** Opening Records for processing block **

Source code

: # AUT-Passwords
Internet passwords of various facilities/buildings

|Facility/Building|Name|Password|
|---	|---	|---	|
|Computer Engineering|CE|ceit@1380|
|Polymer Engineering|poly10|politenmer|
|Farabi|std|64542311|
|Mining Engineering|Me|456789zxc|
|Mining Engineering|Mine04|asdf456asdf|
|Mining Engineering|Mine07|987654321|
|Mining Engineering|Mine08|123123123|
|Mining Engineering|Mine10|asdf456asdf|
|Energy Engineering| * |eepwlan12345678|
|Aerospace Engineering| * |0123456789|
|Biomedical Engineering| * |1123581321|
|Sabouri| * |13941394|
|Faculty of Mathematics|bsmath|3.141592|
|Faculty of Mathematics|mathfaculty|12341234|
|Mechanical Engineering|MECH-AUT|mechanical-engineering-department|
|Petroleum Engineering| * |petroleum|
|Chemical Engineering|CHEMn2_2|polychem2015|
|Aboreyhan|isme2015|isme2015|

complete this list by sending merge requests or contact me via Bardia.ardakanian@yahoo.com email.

** Closing Records for processing block **

Given the records above, reproduce precisely and only the lines between the line holding "Engineering| * |1123581321|" and the line holding "Engineering| * |petroleum|", inclusive.

• _Solution for this problem_
|Biomedical Engineering| * |1123581321|
|Sabouri| * |13941394|
|Faculty of Mathematics|bsmath|3.141592|
|Faculty of Mathematics|mathfaculty|12341234|
|Mechanical Engineering|MECH-AUT|mechanical-engineering-department|
|Petroleum Engineering| * |petroleum|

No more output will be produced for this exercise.